• **Provided information**:
┄┄┄┄┄┄
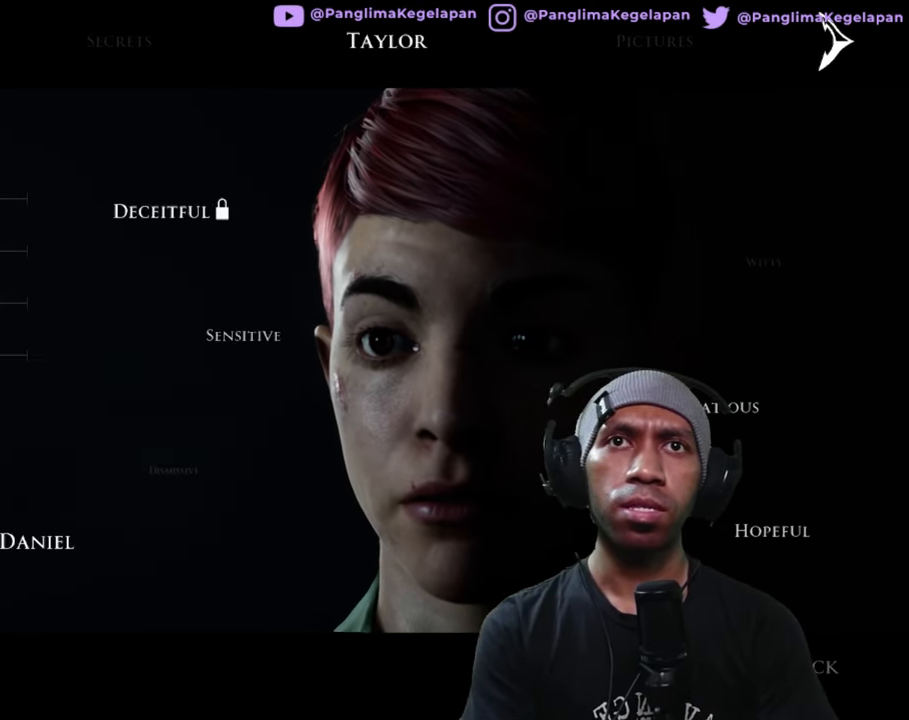
{"buttons": ["R2"], "left_stick": "center", "right_stick": "center", "button_events": []}
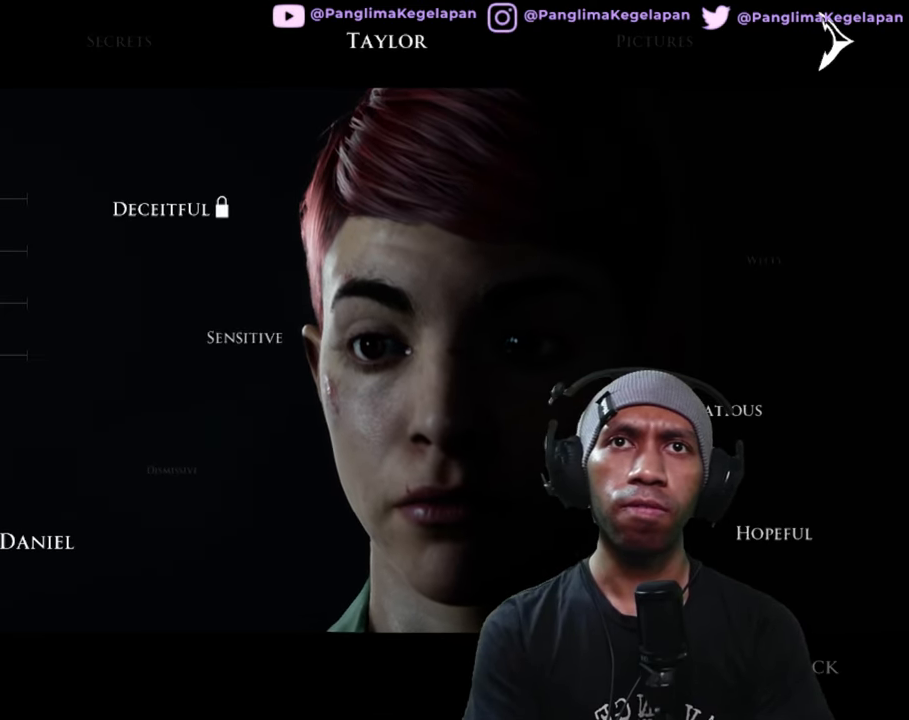
{"buttons": ["R2"], "left_stick": "center", "right_stick": "center", "button_events": []}
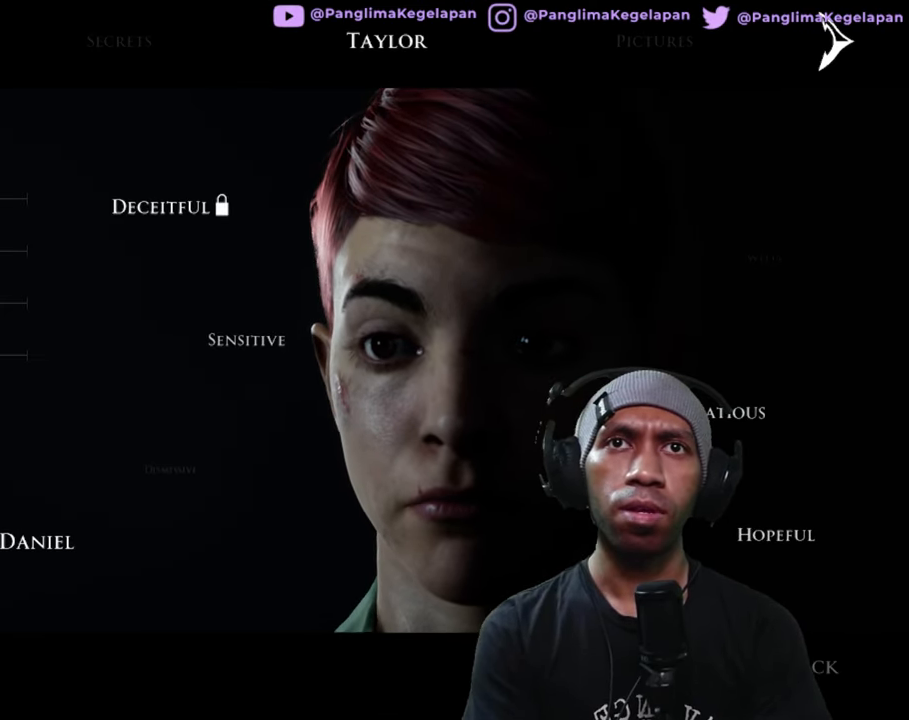
{"buttons": ["R2"], "left_stick": "center", "right_stick": "center", "button_events": []}
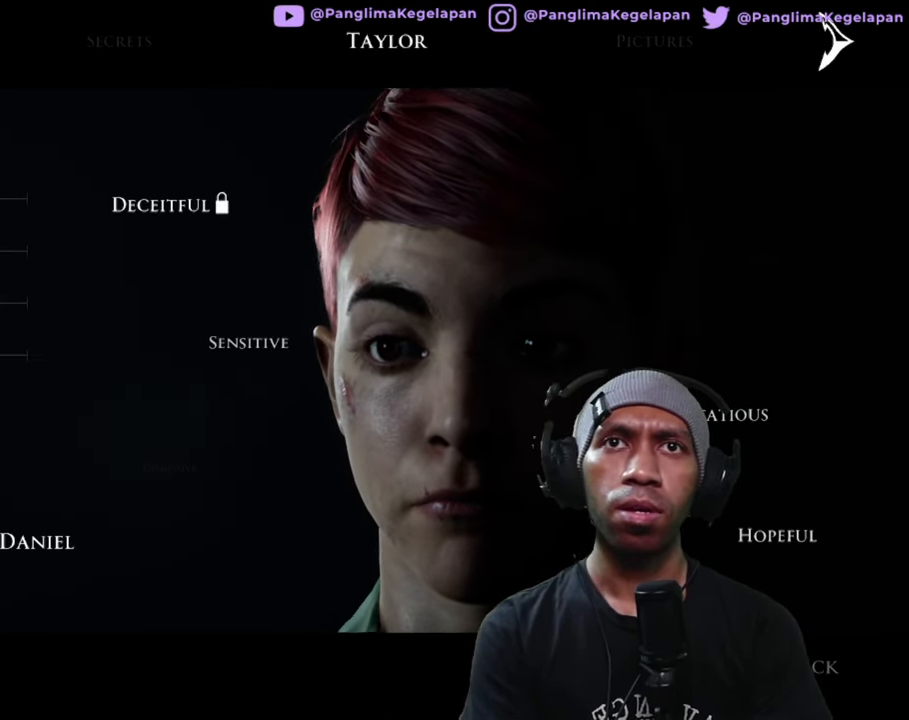
{"buttons": ["R2"], "left_stick": "center", "right_stick": "center", "button_events": []}
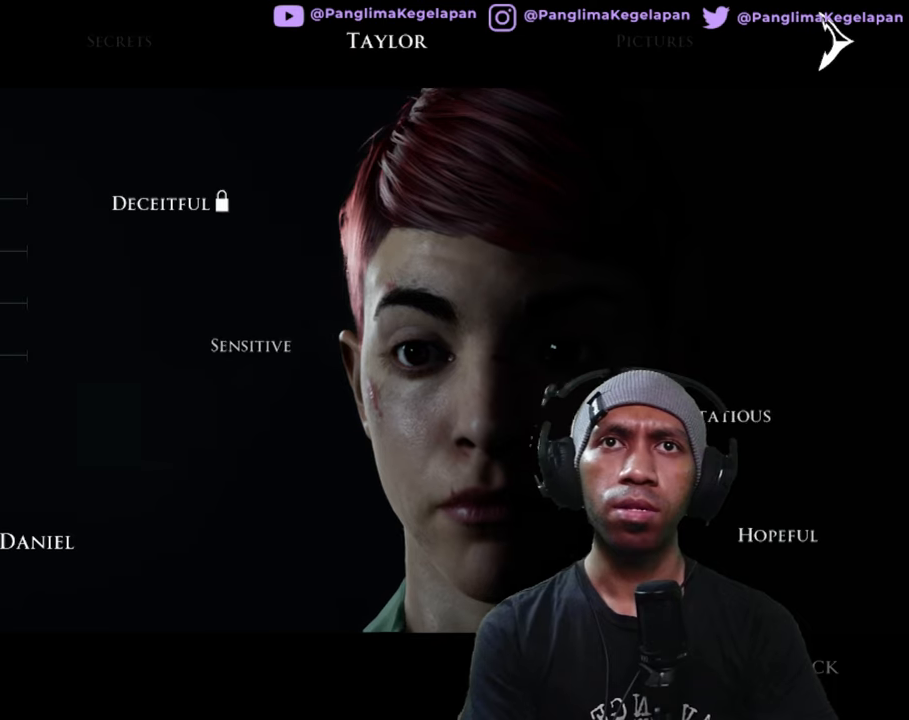
{"buttons": ["R2"], "left_stick": "center", "right_stick": "center", "button_events": []}
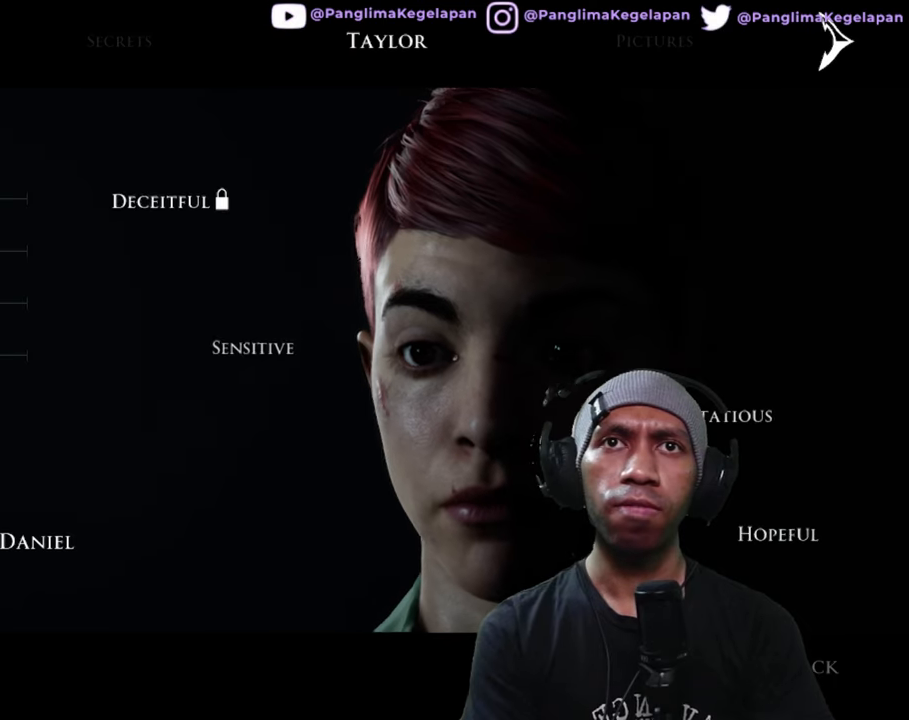
{"buttons": ["R2"], "left_stick": "center", "right_stick": "center", "button_events": []}
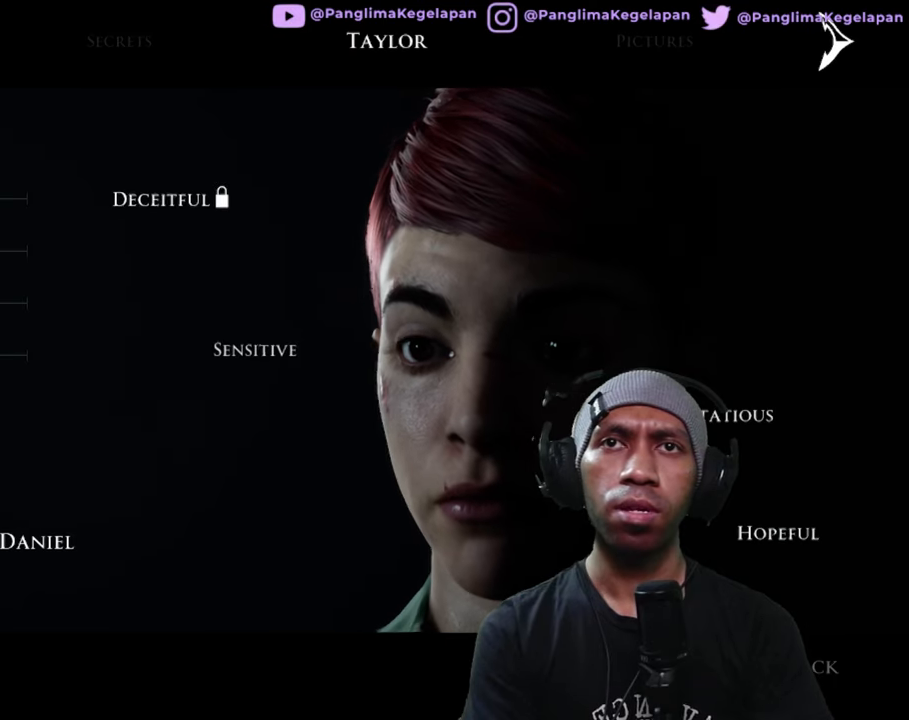
{"buttons": ["R2"], "left_stick": "center", "right_stick": "center", "button_events": []}
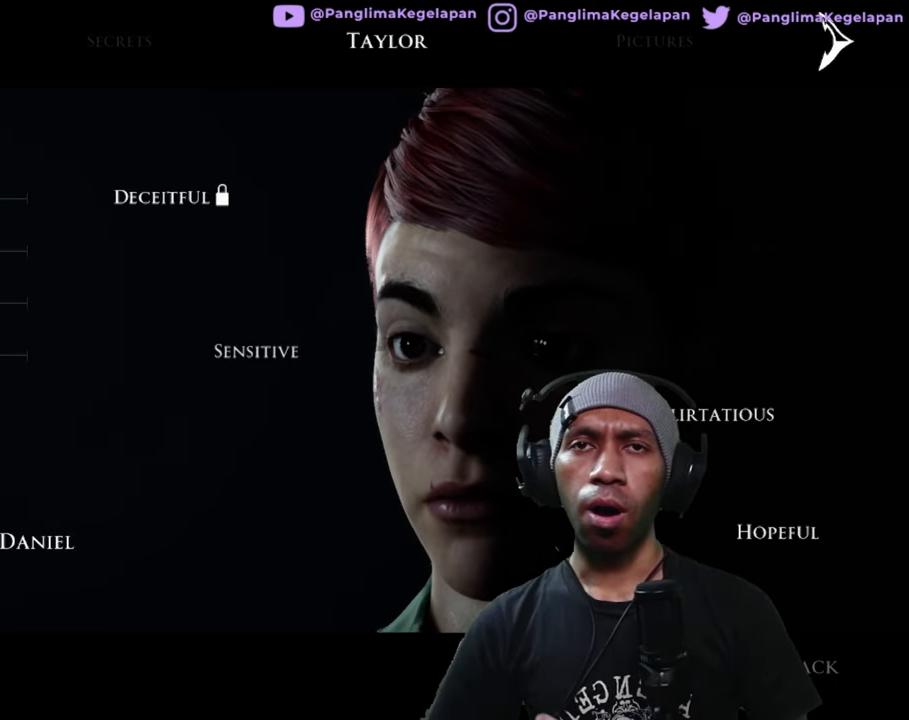
{"buttons": ["R2"], "left_stick": "center", "right_stick": "center", "button_events": []}
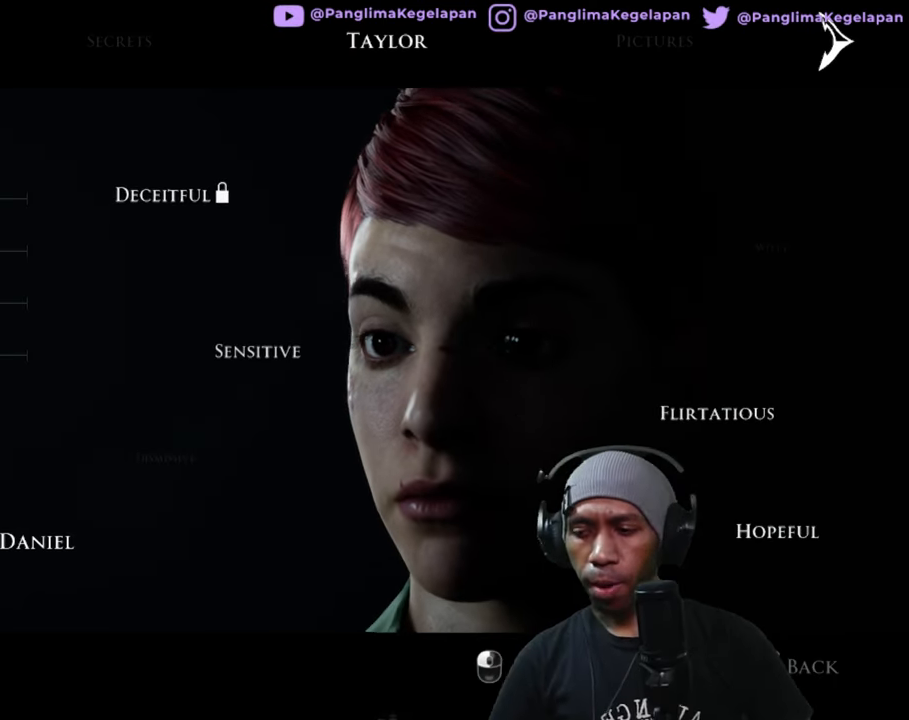
{"buttons": ["R2"], "left_stick": "center", "right_stick": "center", "button_events": []}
┄┄┄┄┄┄
• **What to produce**:
Your task is to set down every entry exactly, leaving out any picture it contains.

• **Completed task**:
{"buttons": ["R2"], "left_stick": "center", "right_stick": "center", "button_events": []}
{"buttons": ["R2"], "left_stick": "center", "right_stick": "center", "button_events": []}
{"buttons": ["R2"], "left_stick": "center", "right_stick": "center", "button_events": []}
{"buttons": ["R2"], "left_stick": "center", "right_stick": "center", "button_events": []}
{"buttons": ["R2"], "left_stick": "center", "right_stick": "center", "button_events": []}
{"buttons": ["R2"], "left_stick": "center", "right_stick": "center", "button_events": []}
{"buttons": ["R2"], "left_stick": "center", "right_stick": "center", "button_events": []}
{"buttons": ["R2"], "left_stick": "center", "right_stick": "center", "button_events": []}
{"buttons": ["R2"], "left_stick": "center", "right_stick": "center", "button_events": []}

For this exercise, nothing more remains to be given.